Who Pays Capital Gains Tax


Republicans have proposed reducing the top capital gains tax rate to 19.8 percent. Although the capital gains tax usually is portrayed as a tax on the rich, many rich investors have developed techniques to avoid it, while middle-class taxpayers are stuck with paying it. For example:

  • If an investor sells stock for $1 million more than he paid, he would normally pay a tax of 28 percent or $280,000 on it.

  • However, if the investor borrows an equivalent amount of stock from his broker and sells it, the IRS assumes he still owns the original stock.

  • Then the investor pays interest to his broker, and at his death his heirs repay the loan with the original stock, thereby avoiding capital gains taxes entirely.

No one knows how much revenue is lost through such tax strategies, but the result is that most capital gains taxpayers are middle class.

  • In 1994, nearly eight million taxpayers paid capital gains taxes.

  • Nearly 75 percent of them had total annual incomes of $75,000 or less, and more than one-third earned less than $30,000.

  • These taxpayers realized 24.4 percent of net capital gains, while those with annual incomes between $75,000 and $200,000 realized 27.5 percent, and those with incomes over $200,000 realized 53 percent.

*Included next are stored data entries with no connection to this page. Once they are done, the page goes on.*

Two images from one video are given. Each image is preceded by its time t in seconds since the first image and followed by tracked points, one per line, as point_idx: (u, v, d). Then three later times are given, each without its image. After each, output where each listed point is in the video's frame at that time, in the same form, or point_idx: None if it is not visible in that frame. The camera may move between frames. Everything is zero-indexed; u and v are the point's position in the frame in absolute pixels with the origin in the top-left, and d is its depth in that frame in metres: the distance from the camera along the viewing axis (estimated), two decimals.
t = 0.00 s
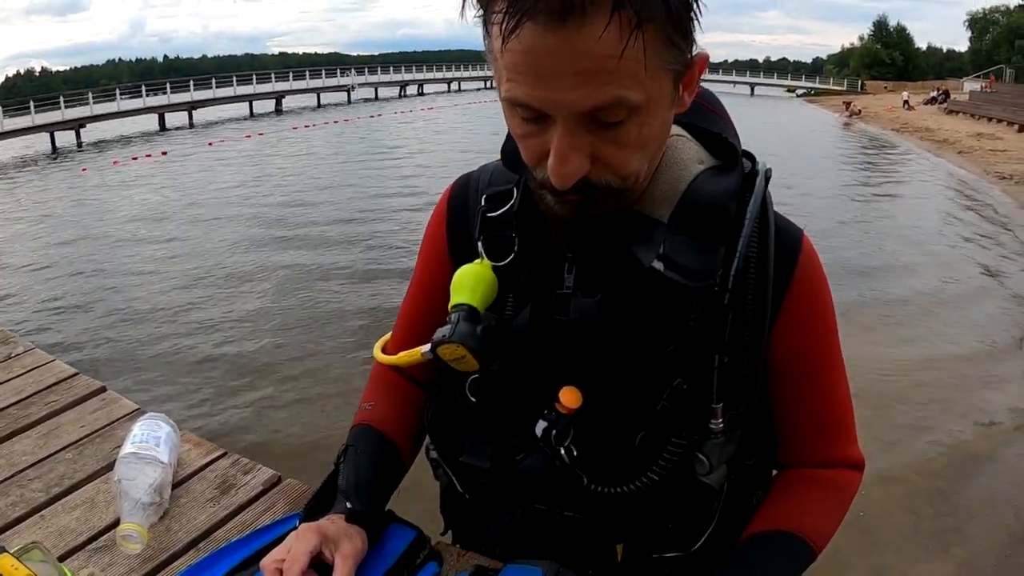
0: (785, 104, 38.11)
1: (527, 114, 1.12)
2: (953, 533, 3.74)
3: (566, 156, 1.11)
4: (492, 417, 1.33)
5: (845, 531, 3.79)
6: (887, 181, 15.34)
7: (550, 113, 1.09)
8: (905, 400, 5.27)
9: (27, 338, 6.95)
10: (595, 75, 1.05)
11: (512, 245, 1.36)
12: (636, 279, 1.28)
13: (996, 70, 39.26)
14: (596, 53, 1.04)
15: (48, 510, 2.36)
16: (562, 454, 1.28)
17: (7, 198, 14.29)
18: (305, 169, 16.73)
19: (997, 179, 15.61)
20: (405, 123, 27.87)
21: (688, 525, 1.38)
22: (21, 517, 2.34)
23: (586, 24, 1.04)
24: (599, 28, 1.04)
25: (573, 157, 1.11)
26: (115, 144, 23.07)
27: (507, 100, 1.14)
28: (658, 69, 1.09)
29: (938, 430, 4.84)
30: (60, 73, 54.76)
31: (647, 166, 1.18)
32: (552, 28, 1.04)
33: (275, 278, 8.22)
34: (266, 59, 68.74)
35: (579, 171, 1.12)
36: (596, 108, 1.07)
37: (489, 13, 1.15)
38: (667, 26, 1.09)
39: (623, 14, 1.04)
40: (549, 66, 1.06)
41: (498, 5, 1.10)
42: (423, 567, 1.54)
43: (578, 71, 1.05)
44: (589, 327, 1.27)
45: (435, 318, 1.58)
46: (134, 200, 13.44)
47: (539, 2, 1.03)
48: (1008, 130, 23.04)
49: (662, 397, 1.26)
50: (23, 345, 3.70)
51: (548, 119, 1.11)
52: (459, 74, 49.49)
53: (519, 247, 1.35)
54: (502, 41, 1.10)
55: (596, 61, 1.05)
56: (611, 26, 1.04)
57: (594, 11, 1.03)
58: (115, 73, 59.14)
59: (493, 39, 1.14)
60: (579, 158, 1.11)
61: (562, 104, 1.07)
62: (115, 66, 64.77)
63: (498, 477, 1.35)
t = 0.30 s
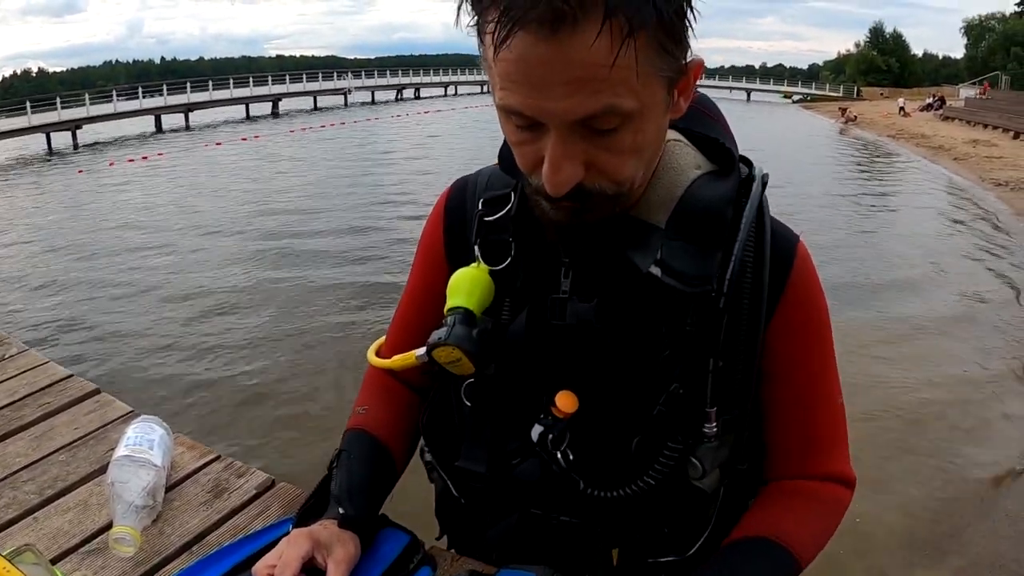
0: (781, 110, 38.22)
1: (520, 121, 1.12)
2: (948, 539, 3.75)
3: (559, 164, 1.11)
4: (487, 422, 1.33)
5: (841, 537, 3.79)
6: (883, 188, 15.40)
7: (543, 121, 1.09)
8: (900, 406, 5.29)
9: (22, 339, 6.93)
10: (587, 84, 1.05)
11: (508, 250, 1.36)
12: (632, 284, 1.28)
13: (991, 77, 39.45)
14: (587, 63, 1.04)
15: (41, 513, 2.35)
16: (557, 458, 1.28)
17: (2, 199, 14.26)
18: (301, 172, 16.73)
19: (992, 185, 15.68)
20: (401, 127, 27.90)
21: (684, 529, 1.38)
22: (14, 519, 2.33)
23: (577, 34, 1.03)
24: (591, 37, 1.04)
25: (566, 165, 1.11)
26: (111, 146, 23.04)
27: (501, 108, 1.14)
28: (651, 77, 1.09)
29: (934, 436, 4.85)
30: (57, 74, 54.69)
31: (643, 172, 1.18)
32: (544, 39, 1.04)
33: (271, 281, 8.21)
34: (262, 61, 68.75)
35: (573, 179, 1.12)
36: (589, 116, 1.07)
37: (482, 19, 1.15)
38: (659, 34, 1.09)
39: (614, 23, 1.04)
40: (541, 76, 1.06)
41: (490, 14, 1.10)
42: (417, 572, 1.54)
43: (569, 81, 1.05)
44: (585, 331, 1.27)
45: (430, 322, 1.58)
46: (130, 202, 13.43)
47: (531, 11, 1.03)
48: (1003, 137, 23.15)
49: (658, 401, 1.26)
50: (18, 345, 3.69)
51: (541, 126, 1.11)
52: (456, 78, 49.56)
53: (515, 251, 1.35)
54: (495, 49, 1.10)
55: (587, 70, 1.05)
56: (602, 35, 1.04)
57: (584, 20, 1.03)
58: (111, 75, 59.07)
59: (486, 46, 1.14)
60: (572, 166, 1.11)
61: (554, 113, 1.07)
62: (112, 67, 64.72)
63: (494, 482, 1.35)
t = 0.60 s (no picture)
0: (780, 111, 38.25)
1: (507, 115, 1.13)
2: (946, 539, 3.76)
3: (546, 156, 1.11)
4: (483, 419, 1.34)
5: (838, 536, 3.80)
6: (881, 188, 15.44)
7: (528, 113, 1.10)
8: (898, 406, 5.29)
9: (20, 338, 6.93)
10: (569, 73, 1.06)
11: (504, 247, 1.37)
12: (627, 279, 1.28)
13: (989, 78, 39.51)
14: (568, 53, 1.05)
15: (40, 510, 2.35)
16: (553, 455, 1.29)
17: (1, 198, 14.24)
18: (300, 172, 16.75)
19: (991, 186, 15.70)
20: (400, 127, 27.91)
21: (680, 526, 1.39)
22: (13, 517, 2.34)
23: (559, 25, 1.05)
24: (572, 27, 1.05)
25: (553, 157, 1.11)
26: (110, 145, 23.01)
27: (488, 102, 1.15)
28: (635, 67, 1.10)
29: (932, 436, 4.86)
30: (55, 73, 54.62)
31: (632, 164, 1.18)
32: (526, 30, 1.05)
33: (269, 280, 8.20)
34: (261, 60, 68.69)
35: (559, 171, 1.12)
36: (573, 106, 1.07)
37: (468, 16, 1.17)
38: (641, 26, 1.10)
39: (596, 12, 1.06)
40: (524, 67, 1.07)
41: (476, 9, 1.12)
42: (414, 570, 1.54)
43: (552, 71, 1.06)
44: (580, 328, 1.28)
45: (426, 319, 1.58)
46: (129, 201, 13.42)
47: (514, 4, 1.05)
48: (1002, 138, 23.19)
49: (652, 397, 1.27)
50: (16, 344, 3.70)
51: (527, 119, 1.12)
52: (455, 78, 49.55)
53: (510, 248, 1.36)
54: (480, 42, 1.12)
55: (569, 62, 1.06)
56: (584, 26, 1.05)
57: (566, 10, 1.05)
58: (110, 74, 59.01)
59: (473, 43, 1.16)
60: (559, 158, 1.11)
61: (538, 103, 1.08)
62: (110, 67, 64.64)
63: (490, 479, 1.36)
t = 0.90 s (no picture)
0: (781, 110, 38.23)
1: (524, 86, 1.14)
2: (945, 538, 3.77)
3: (568, 120, 1.11)
4: (479, 419, 1.35)
5: (837, 534, 3.81)
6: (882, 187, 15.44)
7: (548, 75, 1.11)
8: (897, 405, 5.30)
9: (21, 337, 6.94)
10: (589, 27, 1.09)
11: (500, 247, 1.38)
12: (623, 279, 1.29)
13: (990, 77, 39.47)
14: (585, 6, 1.09)
15: (41, 509, 2.37)
16: (549, 454, 1.30)
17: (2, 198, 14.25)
18: (301, 172, 16.77)
19: (992, 185, 15.69)
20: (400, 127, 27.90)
21: (676, 525, 1.40)
22: (14, 515, 2.35)
23: None
24: None
25: (575, 121, 1.11)
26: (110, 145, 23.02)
27: (500, 80, 1.16)
28: (643, 29, 1.14)
29: (930, 435, 4.87)
30: (57, 73, 54.66)
31: (642, 140, 1.20)
32: None
33: (269, 280, 8.20)
34: (261, 59, 68.67)
35: (582, 137, 1.12)
36: (593, 62, 1.10)
37: (474, 6, 1.21)
38: None
39: None
40: (541, 28, 1.10)
41: None
42: (414, 569, 1.55)
43: (572, 27, 1.09)
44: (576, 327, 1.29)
45: (423, 319, 1.59)
46: (129, 201, 13.43)
47: None
48: (1004, 137, 23.16)
49: (648, 397, 1.28)
50: (18, 344, 3.71)
51: (546, 86, 1.13)
52: (455, 77, 49.52)
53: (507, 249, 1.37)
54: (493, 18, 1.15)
55: (590, 16, 1.09)
56: None
57: None
58: (110, 74, 59.00)
59: (485, 26, 1.18)
60: (580, 124, 1.11)
61: (559, 60, 1.10)
62: (112, 66, 64.64)
63: (487, 479, 1.37)
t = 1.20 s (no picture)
0: (781, 110, 38.28)
1: (544, 100, 1.13)
2: (946, 538, 3.76)
3: (590, 139, 1.11)
4: (481, 415, 1.34)
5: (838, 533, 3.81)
6: (882, 187, 15.45)
7: (574, 94, 1.11)
8: (898, 406, 5.29)
9: (21, 337, 6.93)
10: (619, 51, 1.09)
11: (502, 243, 1.37)
12: (626, 274, 1.29)
13: (991, 77, 39.52)
14: (616, 29, 1.08)
15: (41, 507, 2.36)
16: (552, 451, 1.29)
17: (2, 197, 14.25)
18: (302, 171, 16.79)
19: (993, 185, 15.69)
20: (400, 126, 27.93)
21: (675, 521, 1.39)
22: (14, 514, 2.35)
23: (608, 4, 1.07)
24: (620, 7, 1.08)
25: (596, 138, 1.11)
26: (110, 145, 23.02)
27: (520, 90, 1.15)
28: (667, 47, 1.14)
29: (931, 435, 4.87)
30: (57, 72, 54.64)
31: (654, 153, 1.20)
32: (576, 10, 1.07)
33: (269, 279, 8.19)
34: (262, 59, 68.79)
35: (602, 155, 1.13)
36: (620, 84, 1.10)
37: (494, 11, 1.18)
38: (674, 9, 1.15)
39: None
40: (570, 48, 1.09)
41: None
42: (415, 567, 1.55)
43: (602, 49, 1.08)
44: (578, 323, 1.29)
45: (424, 318, 1.59)
46: (130, 200, 13.44)
47: None
48: (1005, 137, 23.17)
49: (650, 392, 1.27)
50: (18, 342, 3.71)
51: (568, 102, 1.12)
52: (456, 77, 49.57)
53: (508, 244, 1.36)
54: (520, 28, 1.12)
55: (619, 39, 1.08)
56: (632, 6, 1.09)
57: None
58: (111, 73, 59.08)
59: (505, 31, 1.16)
60: (601, 141, 1.12)
61: (583, 80, 1.09)
62: (112, 66, 64.60)
63: (487, 476, 1.37)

Investors have been increasingly reluctant to take their gains since capital gains tax rates went up in 1987, discouraging investment and slowing the growth of productivity and wages.

  • From 1987 to 1994, the Standard & Poor's index of 500 industrial stocks rose a whopping 95 percent, yet annual realizations fell by more than one-third.

  • The Joint Economic Committee estimates that $1.5 trillion in accrued gains has been locked in or shunted into tax-free investment strategies since 1987.

Since the 1987 tax hike, average weekly private-sector pay has declined 6 percent, while from 1982 to 1986, during which the top capital-gains rate was slashed from 49 percent to 20 percent, wages rose 1.8 percent.